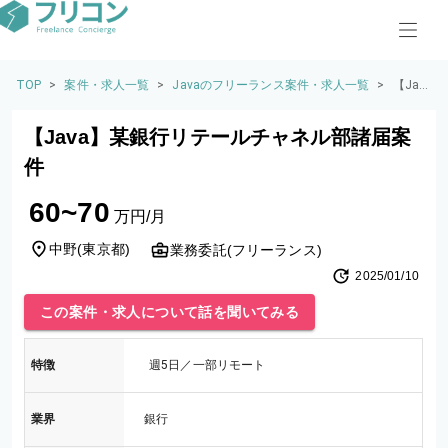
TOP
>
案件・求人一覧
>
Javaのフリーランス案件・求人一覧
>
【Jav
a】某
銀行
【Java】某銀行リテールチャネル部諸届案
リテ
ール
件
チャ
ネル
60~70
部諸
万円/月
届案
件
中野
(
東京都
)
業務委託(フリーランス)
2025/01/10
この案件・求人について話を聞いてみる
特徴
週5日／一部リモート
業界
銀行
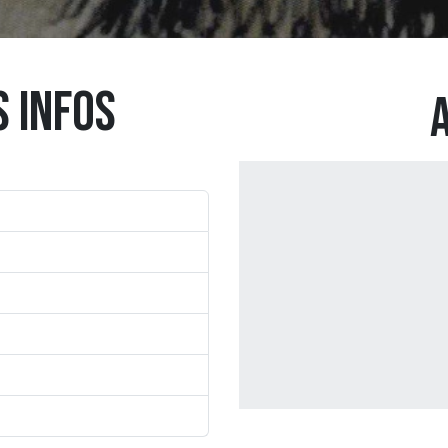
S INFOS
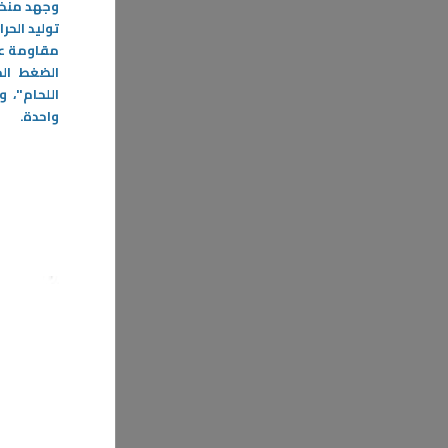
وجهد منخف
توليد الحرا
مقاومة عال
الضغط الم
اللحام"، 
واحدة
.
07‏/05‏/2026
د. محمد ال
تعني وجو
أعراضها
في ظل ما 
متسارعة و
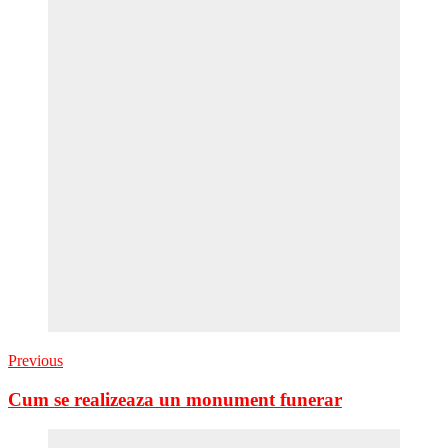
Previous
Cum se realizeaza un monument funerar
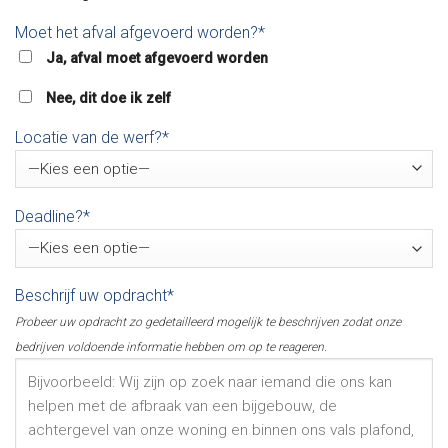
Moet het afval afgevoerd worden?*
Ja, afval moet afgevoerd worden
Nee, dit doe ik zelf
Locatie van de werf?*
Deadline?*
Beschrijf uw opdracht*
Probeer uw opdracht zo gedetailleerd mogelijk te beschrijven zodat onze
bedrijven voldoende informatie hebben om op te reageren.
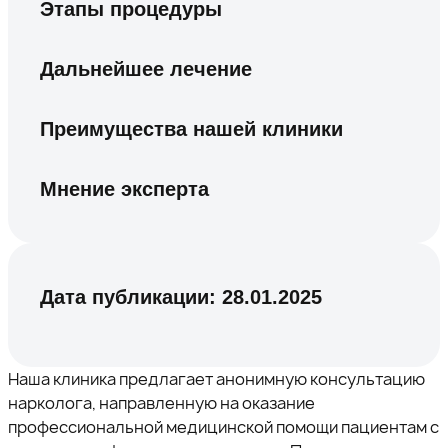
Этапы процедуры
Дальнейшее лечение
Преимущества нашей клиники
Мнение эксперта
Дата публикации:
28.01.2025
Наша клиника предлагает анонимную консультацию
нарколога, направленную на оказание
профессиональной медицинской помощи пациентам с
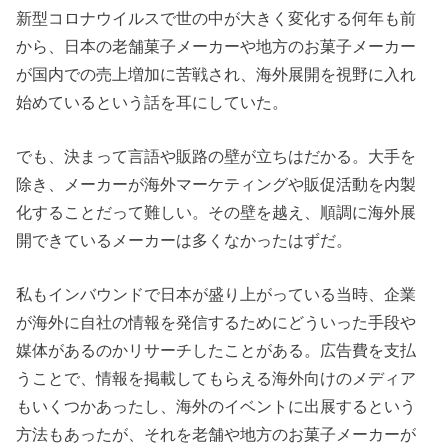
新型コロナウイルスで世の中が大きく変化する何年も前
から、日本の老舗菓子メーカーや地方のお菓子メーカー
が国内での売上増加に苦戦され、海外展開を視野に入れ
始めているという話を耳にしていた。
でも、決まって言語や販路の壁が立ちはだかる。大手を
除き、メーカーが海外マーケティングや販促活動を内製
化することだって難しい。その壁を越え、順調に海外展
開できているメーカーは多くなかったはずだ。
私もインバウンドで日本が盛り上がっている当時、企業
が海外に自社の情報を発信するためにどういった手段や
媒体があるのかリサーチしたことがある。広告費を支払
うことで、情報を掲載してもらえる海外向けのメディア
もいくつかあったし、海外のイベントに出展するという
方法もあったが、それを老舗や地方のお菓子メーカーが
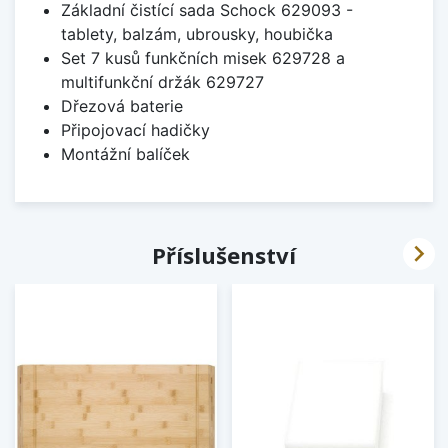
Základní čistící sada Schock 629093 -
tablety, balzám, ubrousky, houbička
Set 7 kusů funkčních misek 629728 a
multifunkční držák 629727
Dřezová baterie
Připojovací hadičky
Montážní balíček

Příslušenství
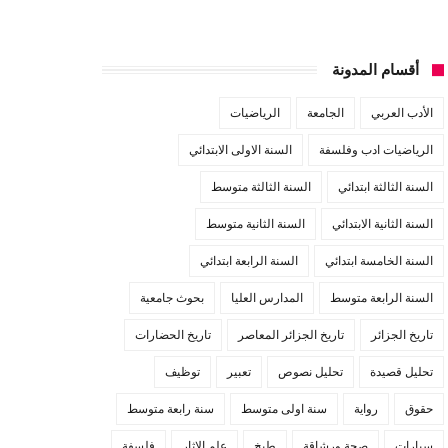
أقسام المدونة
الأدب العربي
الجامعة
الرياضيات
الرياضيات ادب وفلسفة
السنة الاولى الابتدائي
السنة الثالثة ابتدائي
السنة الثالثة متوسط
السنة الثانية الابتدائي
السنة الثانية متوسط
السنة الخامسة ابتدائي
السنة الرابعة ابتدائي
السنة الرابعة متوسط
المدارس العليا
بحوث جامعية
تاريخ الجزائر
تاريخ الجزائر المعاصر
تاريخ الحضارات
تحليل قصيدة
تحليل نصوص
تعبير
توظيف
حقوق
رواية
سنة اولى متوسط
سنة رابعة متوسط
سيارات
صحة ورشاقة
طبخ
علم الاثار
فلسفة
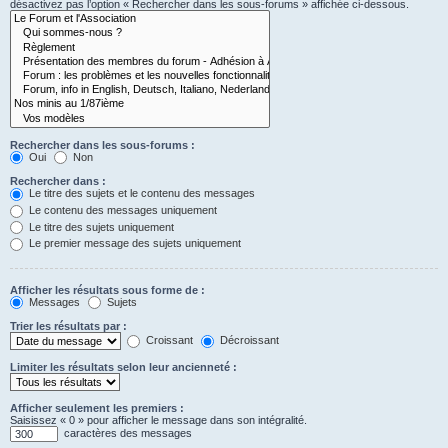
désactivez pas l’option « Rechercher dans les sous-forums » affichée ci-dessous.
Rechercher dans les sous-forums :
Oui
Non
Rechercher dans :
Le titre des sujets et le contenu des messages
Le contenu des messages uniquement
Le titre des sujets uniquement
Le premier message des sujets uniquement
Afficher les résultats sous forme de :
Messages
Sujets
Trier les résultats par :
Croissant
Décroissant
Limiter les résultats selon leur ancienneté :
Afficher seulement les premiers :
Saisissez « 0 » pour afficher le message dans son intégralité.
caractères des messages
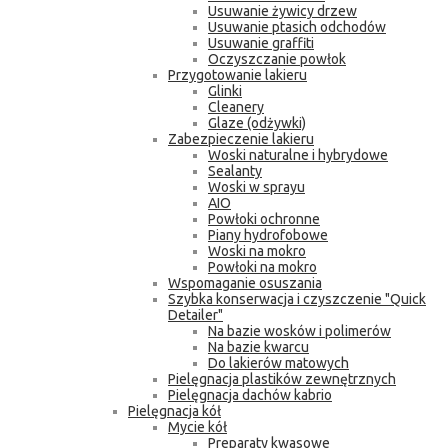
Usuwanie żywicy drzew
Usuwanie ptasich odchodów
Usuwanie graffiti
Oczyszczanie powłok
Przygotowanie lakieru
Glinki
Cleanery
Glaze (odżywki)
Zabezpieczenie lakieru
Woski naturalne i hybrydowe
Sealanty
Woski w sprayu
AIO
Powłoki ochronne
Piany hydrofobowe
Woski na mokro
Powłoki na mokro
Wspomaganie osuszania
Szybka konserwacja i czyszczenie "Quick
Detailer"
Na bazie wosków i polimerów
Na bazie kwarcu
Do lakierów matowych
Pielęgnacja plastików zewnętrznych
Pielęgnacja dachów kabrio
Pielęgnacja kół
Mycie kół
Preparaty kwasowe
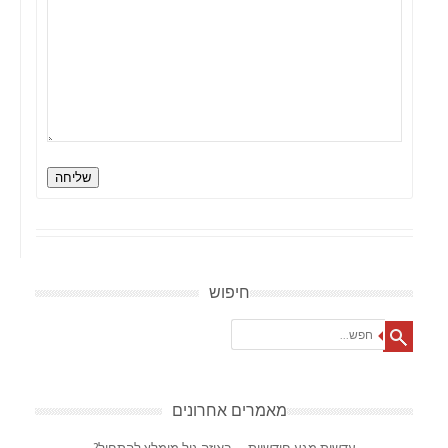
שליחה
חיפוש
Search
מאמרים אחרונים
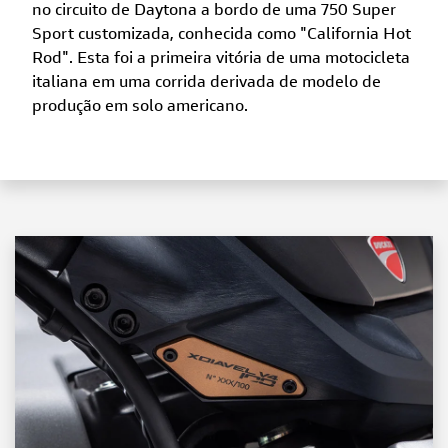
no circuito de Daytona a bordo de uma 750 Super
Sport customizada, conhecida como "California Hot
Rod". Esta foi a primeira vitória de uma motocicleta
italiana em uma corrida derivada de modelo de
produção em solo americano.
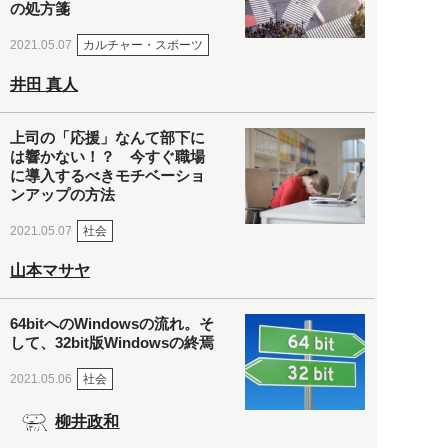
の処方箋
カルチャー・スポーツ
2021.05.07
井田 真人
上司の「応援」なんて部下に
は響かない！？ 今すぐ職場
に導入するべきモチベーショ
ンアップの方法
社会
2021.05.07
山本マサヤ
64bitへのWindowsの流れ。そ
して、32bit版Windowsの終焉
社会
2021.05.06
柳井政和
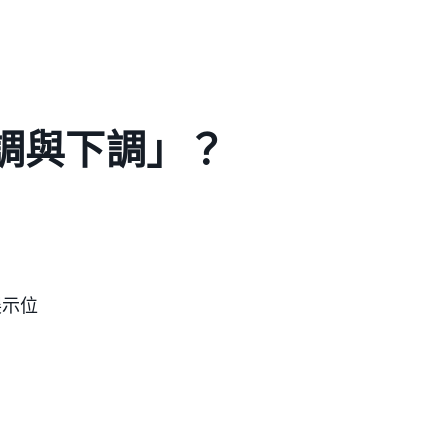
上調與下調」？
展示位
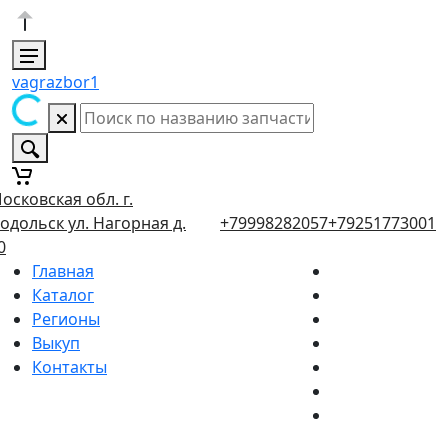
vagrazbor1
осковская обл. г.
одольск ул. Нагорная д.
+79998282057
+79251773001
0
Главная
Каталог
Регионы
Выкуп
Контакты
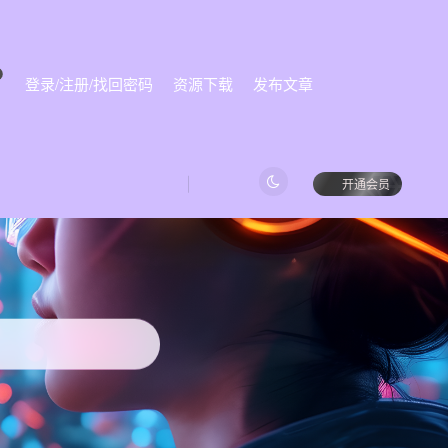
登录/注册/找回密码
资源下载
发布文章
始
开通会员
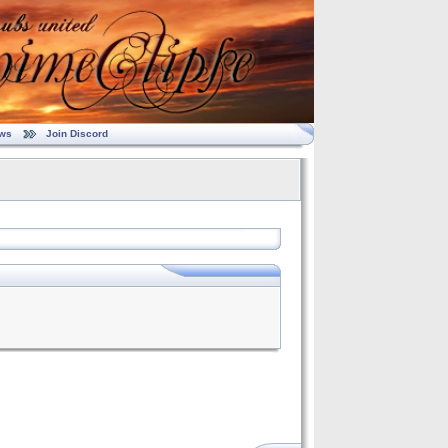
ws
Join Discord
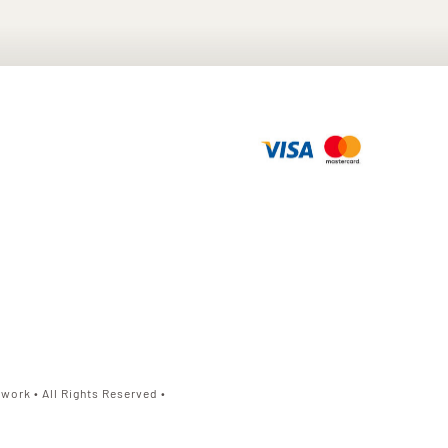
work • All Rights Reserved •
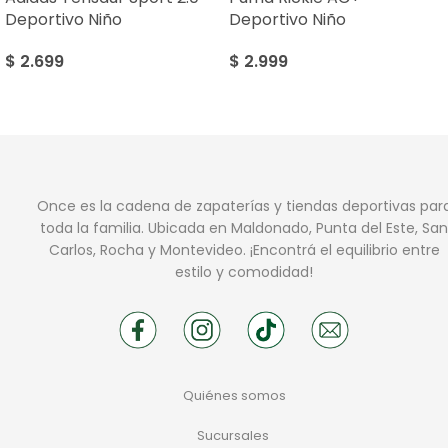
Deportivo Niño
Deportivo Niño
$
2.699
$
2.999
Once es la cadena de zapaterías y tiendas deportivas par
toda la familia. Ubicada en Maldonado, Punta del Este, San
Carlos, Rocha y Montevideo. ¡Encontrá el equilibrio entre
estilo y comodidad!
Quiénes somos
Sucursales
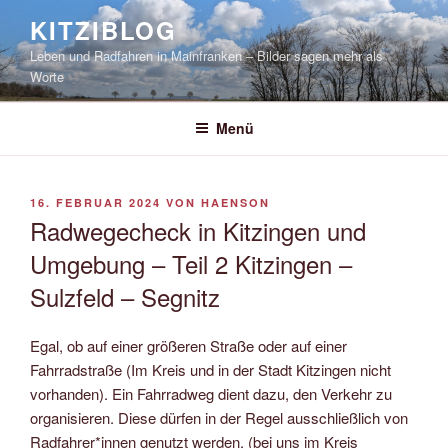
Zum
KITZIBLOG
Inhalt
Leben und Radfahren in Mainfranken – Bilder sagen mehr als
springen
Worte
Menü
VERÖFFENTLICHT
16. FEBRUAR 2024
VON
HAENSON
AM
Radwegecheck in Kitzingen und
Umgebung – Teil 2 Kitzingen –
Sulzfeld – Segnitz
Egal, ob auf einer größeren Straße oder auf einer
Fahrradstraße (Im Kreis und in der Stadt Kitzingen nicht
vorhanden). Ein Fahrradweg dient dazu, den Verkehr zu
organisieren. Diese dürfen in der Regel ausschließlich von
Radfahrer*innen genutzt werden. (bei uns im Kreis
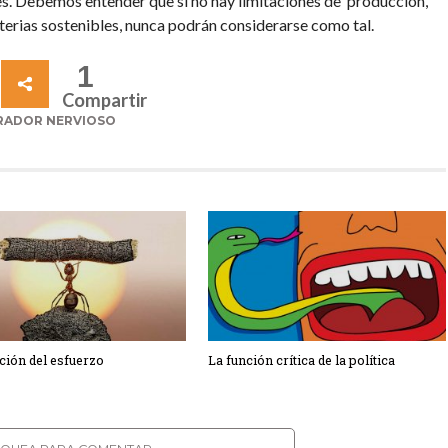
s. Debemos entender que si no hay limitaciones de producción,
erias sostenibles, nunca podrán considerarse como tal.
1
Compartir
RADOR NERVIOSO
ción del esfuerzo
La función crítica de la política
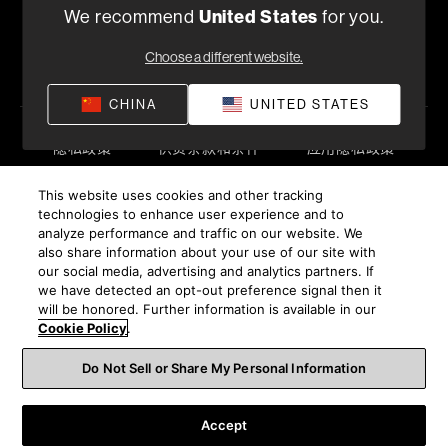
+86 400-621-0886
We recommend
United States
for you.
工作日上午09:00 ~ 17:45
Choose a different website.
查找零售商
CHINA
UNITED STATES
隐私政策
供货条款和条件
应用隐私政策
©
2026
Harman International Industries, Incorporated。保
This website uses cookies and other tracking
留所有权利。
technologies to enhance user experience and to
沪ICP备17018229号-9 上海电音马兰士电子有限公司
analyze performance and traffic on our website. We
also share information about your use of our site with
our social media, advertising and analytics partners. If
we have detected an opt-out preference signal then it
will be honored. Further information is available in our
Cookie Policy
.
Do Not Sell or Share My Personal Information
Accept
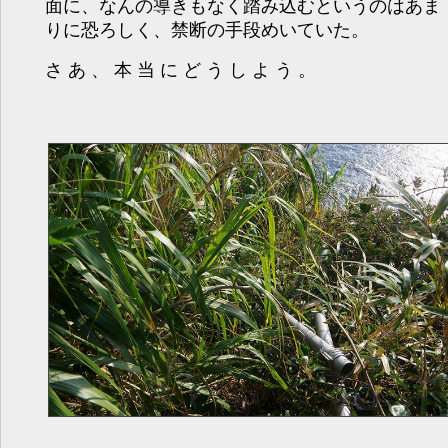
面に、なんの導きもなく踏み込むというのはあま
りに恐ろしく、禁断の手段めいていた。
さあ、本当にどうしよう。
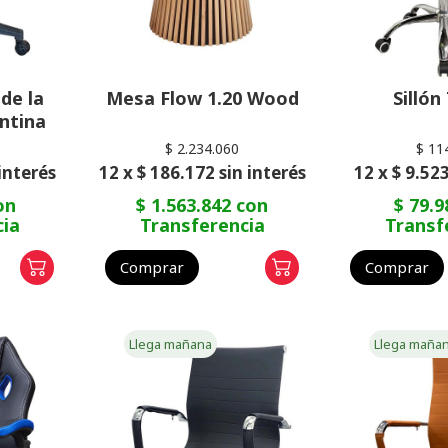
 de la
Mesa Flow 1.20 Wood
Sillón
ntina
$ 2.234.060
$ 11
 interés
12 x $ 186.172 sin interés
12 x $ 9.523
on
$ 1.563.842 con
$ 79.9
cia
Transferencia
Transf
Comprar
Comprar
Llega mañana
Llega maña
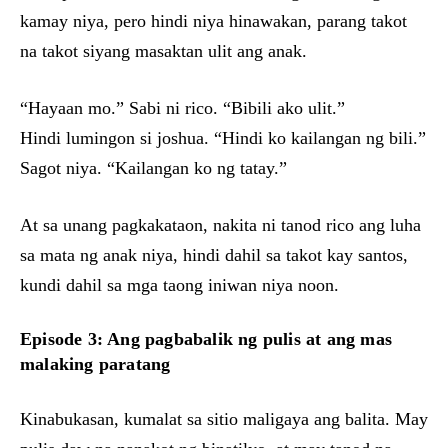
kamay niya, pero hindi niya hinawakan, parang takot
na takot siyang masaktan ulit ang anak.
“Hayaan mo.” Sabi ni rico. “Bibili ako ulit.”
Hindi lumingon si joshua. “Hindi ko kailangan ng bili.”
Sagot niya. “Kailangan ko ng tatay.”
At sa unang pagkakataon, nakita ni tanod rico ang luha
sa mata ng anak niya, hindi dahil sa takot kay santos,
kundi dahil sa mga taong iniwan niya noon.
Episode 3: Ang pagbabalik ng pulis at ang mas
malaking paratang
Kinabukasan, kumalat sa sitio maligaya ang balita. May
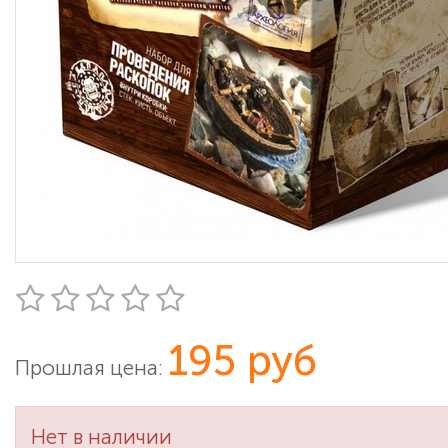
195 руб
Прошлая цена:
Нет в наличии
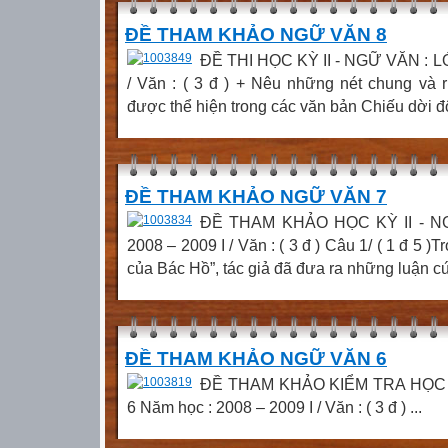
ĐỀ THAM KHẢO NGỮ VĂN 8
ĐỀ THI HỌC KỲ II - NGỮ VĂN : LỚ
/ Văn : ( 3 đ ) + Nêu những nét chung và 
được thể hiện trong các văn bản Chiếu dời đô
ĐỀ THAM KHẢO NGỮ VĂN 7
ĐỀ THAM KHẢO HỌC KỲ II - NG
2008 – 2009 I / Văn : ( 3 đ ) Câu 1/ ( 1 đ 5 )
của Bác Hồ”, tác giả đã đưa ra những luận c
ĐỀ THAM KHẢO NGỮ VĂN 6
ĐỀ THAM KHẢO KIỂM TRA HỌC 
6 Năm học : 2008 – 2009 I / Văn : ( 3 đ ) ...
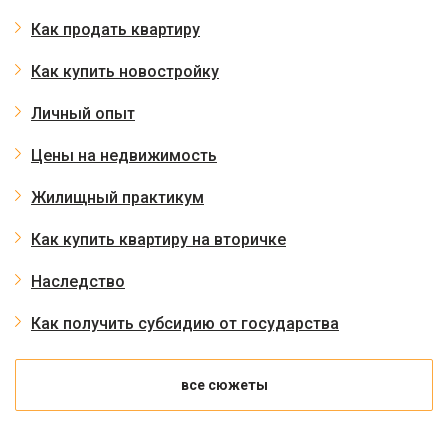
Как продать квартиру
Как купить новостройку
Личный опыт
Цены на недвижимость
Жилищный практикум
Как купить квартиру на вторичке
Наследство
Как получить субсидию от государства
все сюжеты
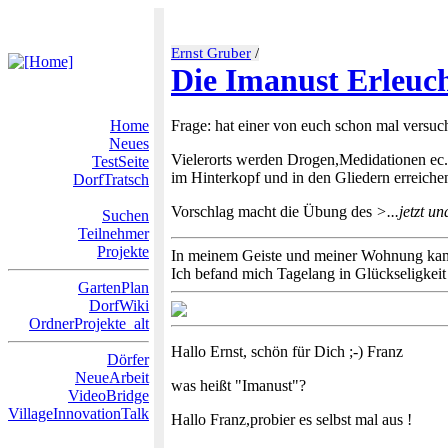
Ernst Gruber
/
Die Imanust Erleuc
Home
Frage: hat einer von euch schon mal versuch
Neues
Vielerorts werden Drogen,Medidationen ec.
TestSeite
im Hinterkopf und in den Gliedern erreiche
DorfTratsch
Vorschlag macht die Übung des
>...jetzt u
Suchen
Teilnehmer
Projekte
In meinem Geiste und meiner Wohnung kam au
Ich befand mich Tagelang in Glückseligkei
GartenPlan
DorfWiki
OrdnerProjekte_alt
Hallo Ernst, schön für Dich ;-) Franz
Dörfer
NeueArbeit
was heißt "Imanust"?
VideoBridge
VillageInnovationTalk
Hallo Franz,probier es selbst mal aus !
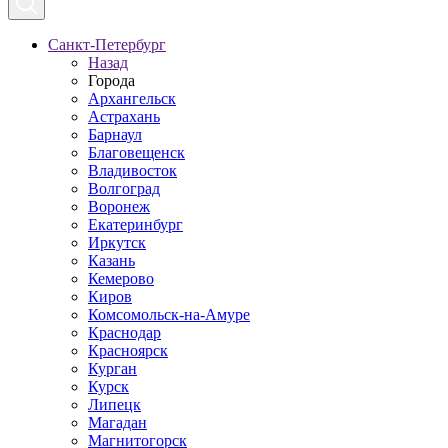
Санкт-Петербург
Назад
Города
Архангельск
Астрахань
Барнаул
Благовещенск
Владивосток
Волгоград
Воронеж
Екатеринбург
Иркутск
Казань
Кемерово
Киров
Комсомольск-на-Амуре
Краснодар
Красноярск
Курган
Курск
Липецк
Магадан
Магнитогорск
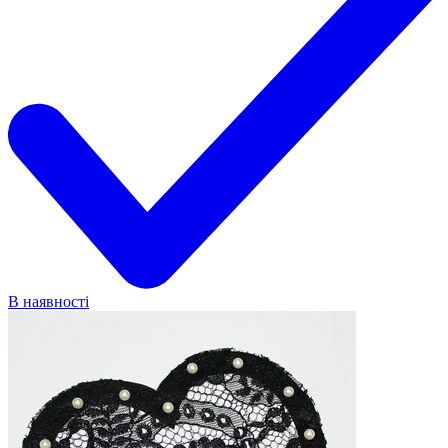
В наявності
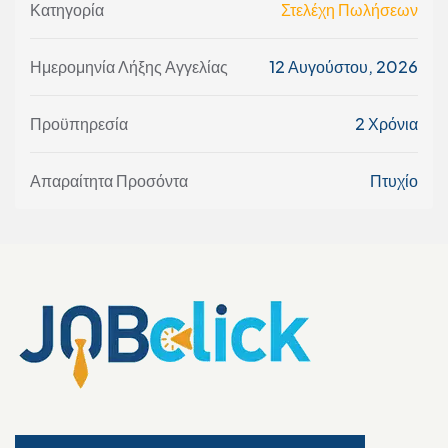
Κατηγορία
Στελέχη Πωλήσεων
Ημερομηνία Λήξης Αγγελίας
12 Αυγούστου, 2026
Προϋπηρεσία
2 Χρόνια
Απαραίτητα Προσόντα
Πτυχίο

- - -

=== TASK PROMPT ===
Please pull out every line of the rows above that contains the string "lakieru" and copy each of those lines in full.

=== SOLUTION BELOW ===
Przygotowanie lakieru
Zabezpieczenie lakieru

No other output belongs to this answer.